The magazine that I'd like to see
17 Nov 2007My super belated chime in on the whole death of the SF magazine market thing.
I think that Paolo’s and Erin’s comments are particularly interesting because they actually propose some forward movement in the market. The short SF market has shrunk so much that there’s almost nothing going on there, in terms of market diversity. I like some of the stories in the current magazines, but the return on investment is somewhat low: I don’t really like enough of them to keep buying them, although I continue to do so (at cover price) out of some sense of dogged loyalty to a kind of fiction that I love, at least for F&SF and Asimov’s. At the same time, none of the editors of the big three really speak to me, taste-wise, and their focuses aren’t my own. What I’d like to see are more magazines out there, with differing focuses and representing a wider variety of editorial tastes. For one thing, I’d like to see more ideas out there, more people thinking of various concepts for magazines, so that someone might actually get excited enough to take the plunge (or one of the existing magazines might get interested enough to launch a spin off).
So in that spirit, I present Energy States.
ES would be a mid-length monthly focusing entirely on overlapped serial short novels. The target length would be 30-50k words, too long to get published in most magazines, and too short to land a novel deal these days. The magazine would run these in 10-15kw chunks, aiming to put each novel in 3-5 issues. After each month, the first section of every story would be put online as a teaser for the rest of the story, and the entire story could be purchased stand-alone online for two dollars, once its print run was completed. Note that buying the story gives you access to previously purchased installments if the whole thing is not out yet, so the customer could catch up on a story that they’re particularly interested in without buying back issues. Bundles of popular stories could also be sold, and I imagine that you could make a deal with a PoD house for custom anthologies and chapbooks. Subscriptions, as a bonus, would get you access to all of the content, including back issues, online. For all individually sold items, the author would get a cut.

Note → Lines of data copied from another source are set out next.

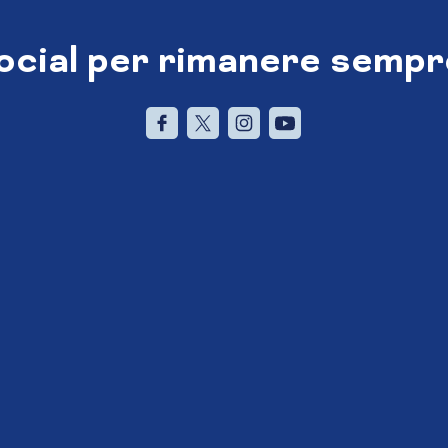
social per rimanere sempr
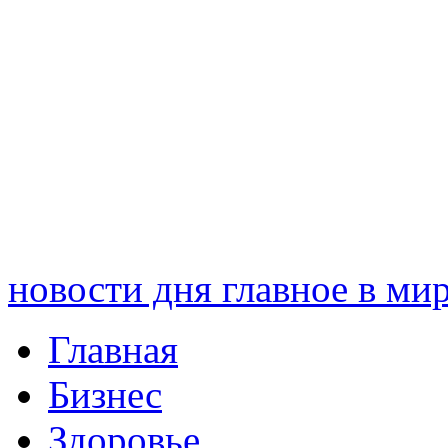
новости дня
главное в ми
Главная
Бизнес
Здоровье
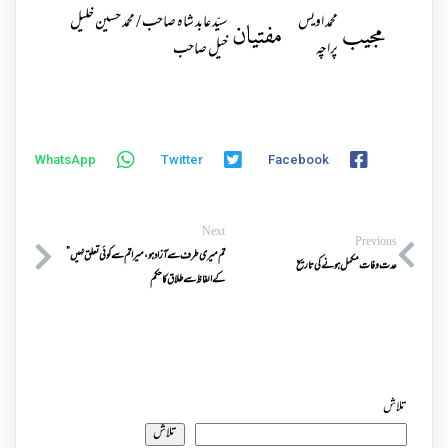
محمد اویس
سیّد عابد شاہ صاحب / محمد حسین خلیل
مجیب
مفتیان
پراچہ
خیل صاحب
WhatsApp
Twitter
Facebook
Next
Previous
تم میری طرف سےآزادہو،میراتم سےکوئی تعلق نہیں”
عدت وفات مکمل ہونے کی تاریخ
کےالفاظ سےطلاق کاحکم
تلاش
تلاش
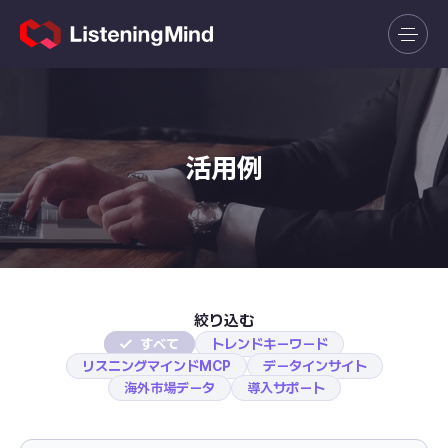
活用例
絞り込む
すべて
トレンドキーワード
リスニングマインドMCP
データインサイト
海外市場データ
導入サポート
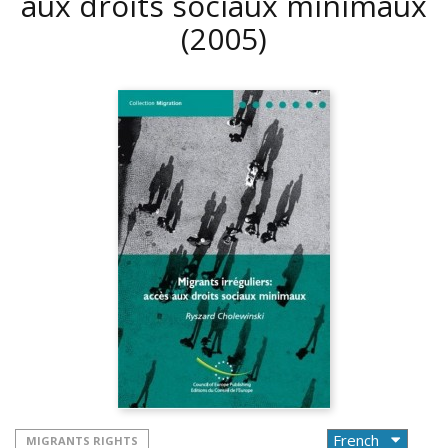
aux droits sociaux minimaux
(2005)
MIGRANTS RIGHTS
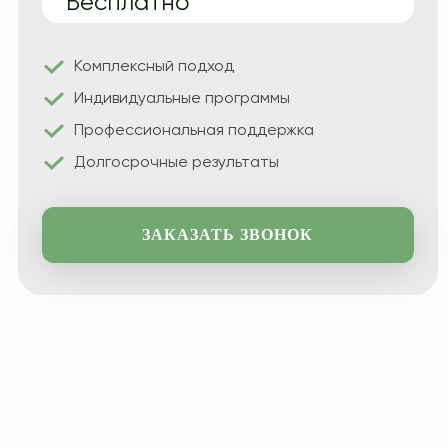
Бесплатно
Комплексный подход
Индивидуальные программы
Профессиональная поддержка
Долгосрочные результаты
ЗАКАЗАТЬ ЗВОНОК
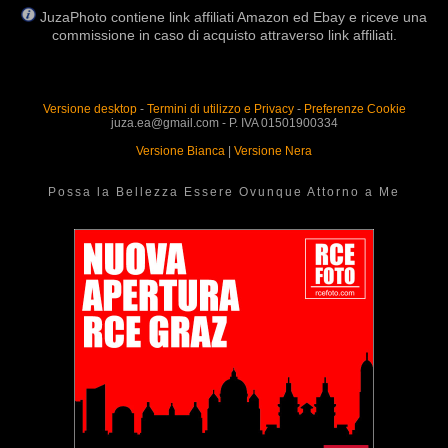
JuzaPhoto contiene link affiliati Amazon ed Ebay e riceve una
commissione in caso di acquisto attraverso link affiliati.
Versione desktop
-
Termini di utilizzo e Privacy
-
Preferenze Cookie
juza.ea@gmail.com - P. IVA 01501900334
Versione Bianca
|
Versione Nera
Possa la Bellezza Essere Ovunque Attorno a Me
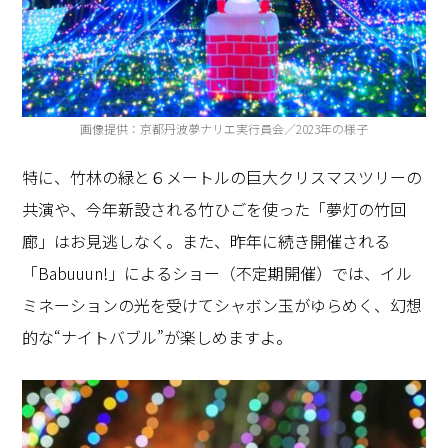
画像提供：京都丹波夢ナリエ実行員会／2023年の様子
特に、竹林の緑と６メートルの巨大クリスマスツリーの
共演や、今年新設される竹ひごを使った「夢灯の竹回
廊」はお見逃しなく。また、昨年に続き開催される
「
Babuuun!
」によるショー（不定期開催）では、イル
ミネーションの光を受けてシャボン玉がゆらめく、幻想
的な
“
ナイトバブル
”
が楽しめますよ。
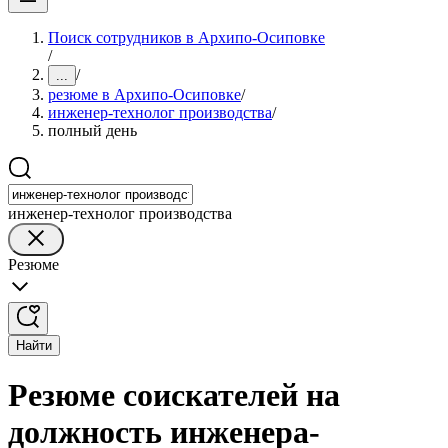
Поиск сотрудников в Архипо-Осиповке
/
/
...
резюме в Архипо-Осиповке
/
инженер-технолог производства
/
полный день
инженер-технолог производства
Резюме
Найти
Резюме соискателей на
должность инженера-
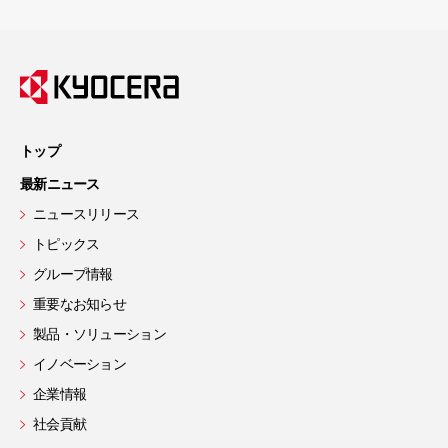
トップ
最新ニュース
ニュースリリース
トピックス
グループ情報
重要なお知らせ
製品・ソリューション
イノベーション
企業情報
社会貢献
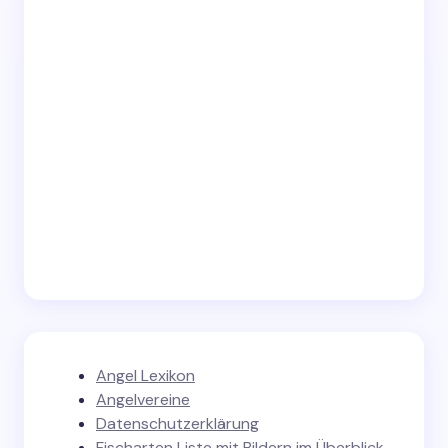
Angel Lexikon
Angelvereine
Datenschutzerklärung
Fischarten Liste mit Bildern im Überblick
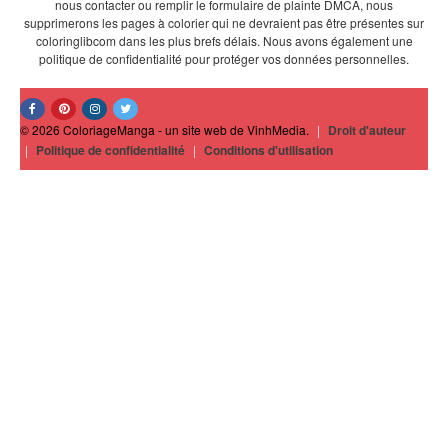
nous contacter ou remplir le formulaire de plainte DMCA, nous
supprimerons les pages à colorier qui ne devraient pas être présentes sur
coloringlibcom dans les plus brefs délais. Nous avons également une
politique de confidentialité pour protéger vos données personnelles.
© 2026 ColoriageManga - un site web de VinhMedia.
|
Droit d'auteur
|
Politique de confidentialité
|
Conditions d'utilisation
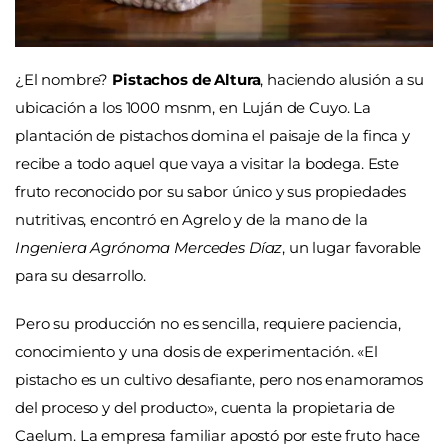
¿El nombre?
Pistachos de Altura
, haciendo alusión a su
ubicación a los 1000 msnm, en Luján de Cuyo. La
plantación de pistachos domina el paisaje de la finca y
recibe a todo aquel que vaya a visitar la bodega. Este
fruto reconocido por su sabor único y sus propiedades
nutritivas, encontró en Agrelo y de la mano de la
Ingeniera Agrónoma Mercedes Díaz
, un lugar favorable
para su desarrollo.
Pero su producción no es sencilla, requiere paciencia,
conocimiento y una dosis de experimentación. «El
pistacho es un cultivo desafiante, pero nos enamoramos
del proceso y del producto», cuenta la propietaria de
Caelum. La empresa familiar apostó por este fruto hace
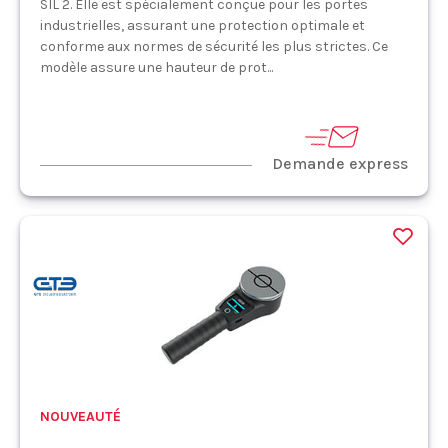
SIL 2. Elle est spécialement conçue pour les portes
industrielles, assurant une protection optimale et
conforme aux normes de sécurité les plus strictes. Ce
modèle assure une hauteur de prot...
Demande express
NOUVEAUTÉ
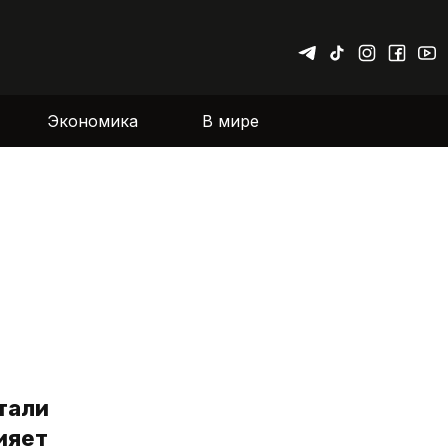
Экономика
В мире
тали
ияет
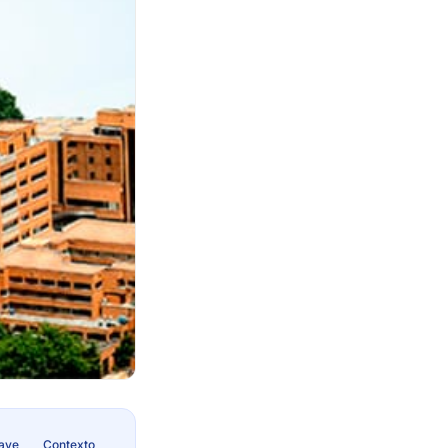
lave
Contexto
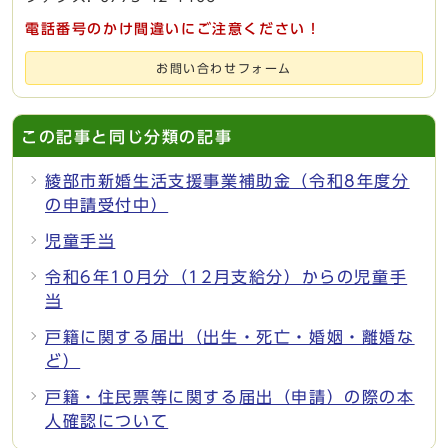
電話番号のかけ間違いにご注意ください！
お問い合わせフォーム
この記事と同じ分類の記事
綾部市新婚生活支援事業補助金（令和8年度分
の申請受付中）
児童手当
令和6年10月分（12月支給分）からの児童手
当
戸籍に関する届出（出生・死亡・婚姻・離婚な
ど）
戸籍・住民票等に関する届出（申請）の際の本
人確認について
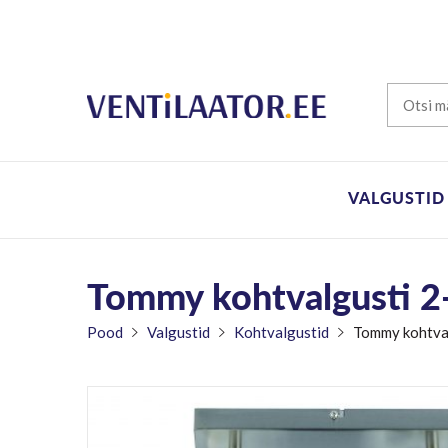
VALGUSTID
Tommy kohtvalgusti 2-
Pood
Valgustid
Kohtvalgustid
Tommy kohtval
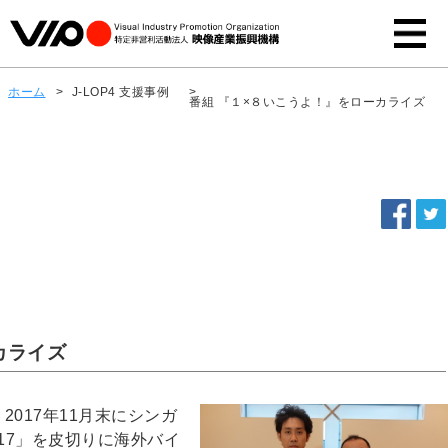
ホーム
>
J-LOP4 支援事例
>
番組 『１×８いこうよ！』をローカライズ
カライズ
017年11月末にシンガ
17」を皮切りに海外バイ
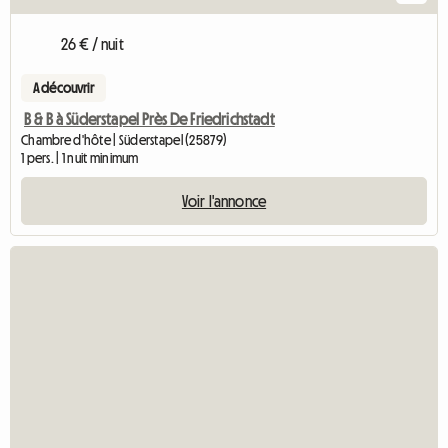
26 € / nuit
A découvrir
B & B à Süderstapel Près De Friedrichstadt
Chambre d'hôte | Süderstapel (25879)
1 pers. | 1 nuit minimum
Voir l'annonce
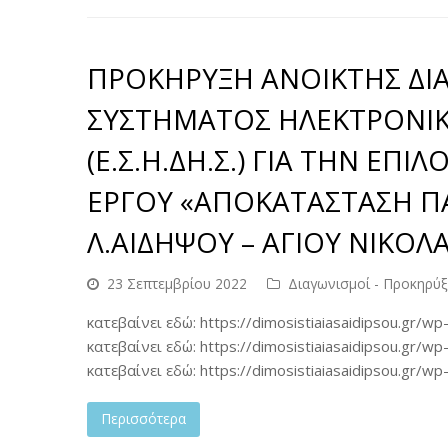
ΠΡΟΚΗΡΥΞΗ ΑΝΟΙΚΤΗΣ ΔΙΑ
ΣΥΣΤΗΜΑΤΟΣ ΗΛΕΚΤΡΟΝΙ
(Ε.Σ.Η.ΔΗ.Σ.) ΓΙΑ ΤΗΝ ΕΠ
ΕΡΓΟΥ «ΑΠΟΚΑΤΑΣΤΑΣΗ Π
Λ.ΑΙΔΗΨΟΥ – ΑΓΙΟΥ ΝΙΚΟΛ
23 Σεπτεμβρίου 2022
Διαγωνισμοί - Προκηρύξ
κατεβαίνει εδώ: https://dimosistiaiasaidipsou.g
κατεβαίνει εδώ: https://dimosistiaiasaidipsou.g
κατεβαίνει εδώ: https://dimosistiaiasaidipsou.
Περισσότερα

I’m not sure how well it would work out, honestly. I don’t know that there’s a reader’s market for this kind of thing, or if a starting magazine could possibly pay well enough to convince people to sell good work that they could possibly expand into a more profitable novel. This idea is mostly meant to address what I perceive as a gap in the writer’s market for story sales, allowing authors to get works out there that are currently considered unsalable.